Please Pardon My Ignorance: "facedown starfish caper"?


----------



## sweetdreams75

We go for a lot of Harley rides so I sent him the following:
I would like to ride you like a Harley. Hard and fast through the strait-aways and slow and smooth around the curves.


----------



## rj700

DW is at boy scout camp all week and it just went over 100 degrees. Text went:

Me: how you holding up blondie?
Her: Hot! Hot! Hot!
Me: Are we talking the weather or ur just making sure I miss you even more?
Her: Both.


----------



## Cre8ify

srtjm--That was a reference to a prior post--

Kukui oil foot massage...back massage...neck nuzzle...*face down starfish.*..reach around rub...O together.


And a new entry:
With this heat you might end up with the dark chocolate melted in your hands
>
Mark spots on the map with them and I'll follow to the sweet treasure
>
Save a piece for me

Wish me luck on this one. I've probably over reached and I bet she won't save me a piece.


----------



## blueskies30

My Husband won't respond to even the most calmest of sexy texts. He responds saying he does not sext. 

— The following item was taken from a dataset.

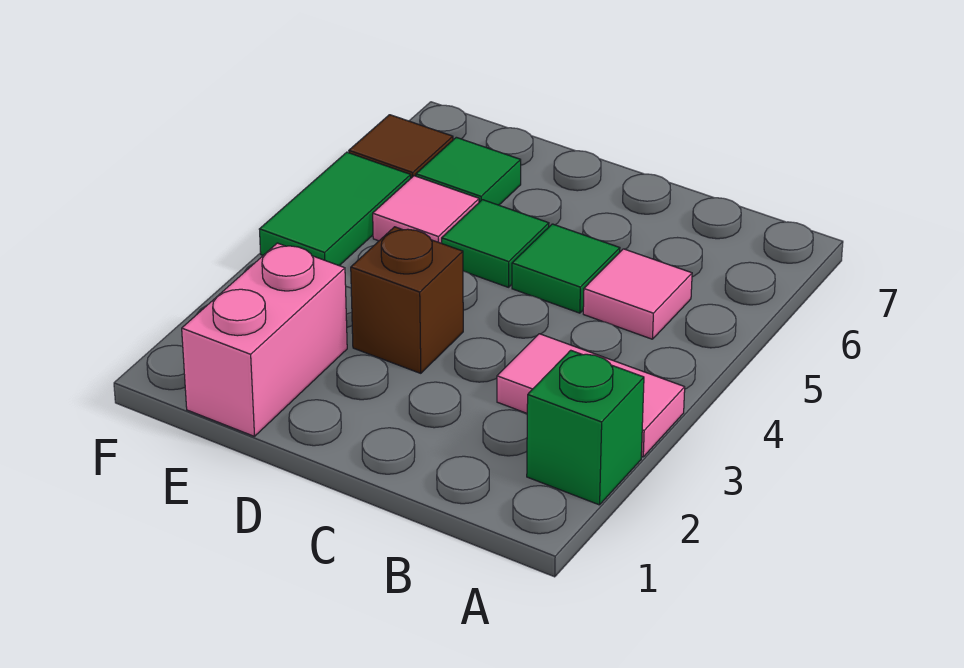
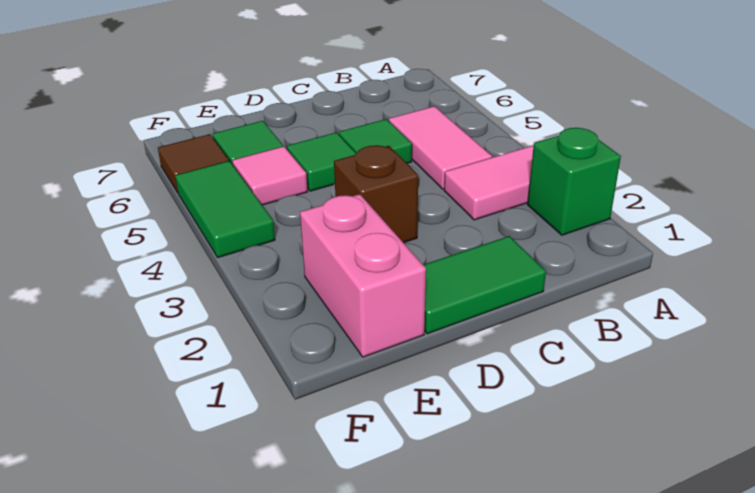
pink 1x1 tile [583,249,692,339] -> pink 1x2 tile [389,106,492,189]
none -> green 1x2 tile [424,236,546,334]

I still want to try some of these, I guess I'll see what his response is closer to the time we can see each other. He's away working and I think those texts just make distance harder for him
_Posted via Mobile Device_


----------



## WorkingOnMe

My wife is out of town at a conference. We both have iphones so I tried to get her to do some sexy facetime. Unfortunately she has a roommate while she's there, so nope. No sexy facetime. She did facetime me this morning while I was just out of the shower. I could tell she was really nervous that I would point the camera down...she was in the hotel restaurant.


----------



## larry.gray

Wifey was coming to town and have lunch with me today.

I'm in a meeting and get a text: Headed to the shower, should be in town around 11:30.

Me: This text is worthless without pictures

I get picture message, but have to sit on it for 45 more minutes until I'm out of the meeting.


----------



## I'mAllIn

That's awesome! Your wife is definitely a keeper. It sounds like you guys have lots of fun together.



larry.gray said:


> Wifey was coming to town and have lunch with me today.
> 
> I'm in a meeting and get a text: Headed to the shower, should be in town around 11:30.
> 
> Me: This text is worthless without pictures
> 
> I get picture message, but have to sit on it for 45 more minutes until I'm out of the meeting.


----------



## I'mAllIn

I'm not real comfortable texting pictures of myself, but I like to text (and he seems to like to get) pictures of lingerie I'm thinking of buying with something like "do you like this color" or if I'm wanting him to hurry home I'll text a picture of his favorite garter and stockings and ask him "heels or no heels".


----------



## F27

I'm getting married next month. Its small party and only few people will be invited... don't bring any gift. Just bring someone who will marry me. 
oh funny me


----------